GitPython is a python library used to interact with git repositories, high-level like git-porcelain, or low-level like git-plumbing.
It provides abstractions of git objects for easy access of repository data, and additionally allows you to access the git repository more directly using either a pure python implementation, or the faster, but more resource intensive git command implementation.
The object database implementation is optimized for handling large quantities of objects and large datasets, which is achieved by using low-level structures and data streaming.
Packaging
MOOSE Tools relies on Packaging, which is summarized as follows on the project website: https://github.com/pypa/packaging.
Reusable core utilities for various Python Packaging interoperability specifications.
This library provides utilities that implement the interoperability specifications which have clearly one correct behaviour (eg: PEP 440) or benefit greatly from having a single shared implementation (eg: PEP 425).
The packaging project includes the following: version handling, specifiers, markers, requirements, tags, utilities.
Pyflakes
MOOSE Tools relies on Pyflakes, which is summarized as follows on the project website: https://github.com/PyCQA/pyflakes.
A simple program which checks Python source files for errors.
Pyflakes analyzes programs and detects various errors. It works by parsing the source file, not importing it, so it is safe to use on modules with side effects. It's also much faster.
It is available on PyPI and it supports all active versions of Python: 3.6+.
Xmltodict
MOOSE Tools relies on xmltodict, which is summarized as follows on the project website: https://github.com/martinblech/xmltodict.
xmltodict is a Python module that makes working with XML feel like you are working with JSON, as in this "spec".
Beautiful Soup
MOOSE Tools relies on Beautiful Soup, which is summarized as follows on the project website: https://www.crummy.com/software/BeautifulSoup/
Beautiful Soup is a Python library designed for quick turnaround projects like screen-scraping. Three features make it powerful:
(1) Beautiful Soup provides a few simple methods and Pythonic idioms for navigating, searching, and modifying a parse tree: a toolkit for dissecting a document and extracting what you need.
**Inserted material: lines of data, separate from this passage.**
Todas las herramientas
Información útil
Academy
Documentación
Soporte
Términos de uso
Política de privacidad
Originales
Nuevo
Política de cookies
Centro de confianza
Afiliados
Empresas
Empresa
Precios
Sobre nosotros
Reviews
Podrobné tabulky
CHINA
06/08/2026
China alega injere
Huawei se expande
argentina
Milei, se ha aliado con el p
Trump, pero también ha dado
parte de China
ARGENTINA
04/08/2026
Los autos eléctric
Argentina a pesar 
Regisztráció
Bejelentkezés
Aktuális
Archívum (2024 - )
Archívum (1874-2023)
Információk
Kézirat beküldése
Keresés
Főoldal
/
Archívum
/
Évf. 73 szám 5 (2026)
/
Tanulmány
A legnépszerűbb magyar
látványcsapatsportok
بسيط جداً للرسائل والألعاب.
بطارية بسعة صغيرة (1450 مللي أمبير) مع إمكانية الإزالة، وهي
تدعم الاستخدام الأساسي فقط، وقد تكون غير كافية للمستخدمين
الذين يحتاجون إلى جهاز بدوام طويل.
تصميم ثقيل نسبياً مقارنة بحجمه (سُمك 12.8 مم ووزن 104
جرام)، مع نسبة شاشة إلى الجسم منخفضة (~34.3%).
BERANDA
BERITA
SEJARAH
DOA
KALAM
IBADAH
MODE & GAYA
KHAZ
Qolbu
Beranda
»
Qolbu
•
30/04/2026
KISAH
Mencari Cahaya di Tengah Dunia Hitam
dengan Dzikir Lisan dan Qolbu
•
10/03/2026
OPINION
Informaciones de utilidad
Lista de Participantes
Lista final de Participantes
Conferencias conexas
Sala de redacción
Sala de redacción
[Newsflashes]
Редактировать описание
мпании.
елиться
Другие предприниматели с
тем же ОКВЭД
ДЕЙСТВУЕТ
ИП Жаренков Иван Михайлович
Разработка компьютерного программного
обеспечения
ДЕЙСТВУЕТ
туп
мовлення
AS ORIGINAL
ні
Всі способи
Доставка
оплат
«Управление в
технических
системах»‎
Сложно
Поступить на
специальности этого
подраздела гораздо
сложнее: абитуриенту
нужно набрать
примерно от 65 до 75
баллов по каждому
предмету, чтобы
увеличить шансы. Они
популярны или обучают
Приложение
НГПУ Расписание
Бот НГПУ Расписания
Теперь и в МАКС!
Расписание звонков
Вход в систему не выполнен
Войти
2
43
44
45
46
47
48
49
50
It doesn't take much code to write an application.
(2) Beautiful Soup automatically converts incoming documents to Unicode and outgoing documents to UTF-8. You don't have to think about encodings, unless the document doesn't specify an encoding and Beautiful Soup can't detect one. Then you just have to specify the original encoding.
(3) Beautiful Soup sits on top of popular Python parsers like lxml and html5lib, allowing you to try out different parsing strategies or trade speed for flexibility.
LiveReload
MOOSE Tools relies on LiveReload, which is summarized as follows on the project website: https://github.com/lepture/python-livereload.
Reload webpages on changes, without hitting refresh in your browser.
Pybtex
MOOSE Tools relies on Pybtex, which is summarized as follows on the project website: https://pybtex.org/.
Pybtex is a BibTeX-compatible bibliography processor written in Python. You can simply type
pybtex
instead ofbibtex
.
Mock
MOOSE Tools relies on Mock, which is summarized as follows on the project website: https://mock.readthedocs.io/en/latest/.
mock is a library for testing in Python. It allows you to replace parts of your system under test with mock objects and make assertions about how they have been used.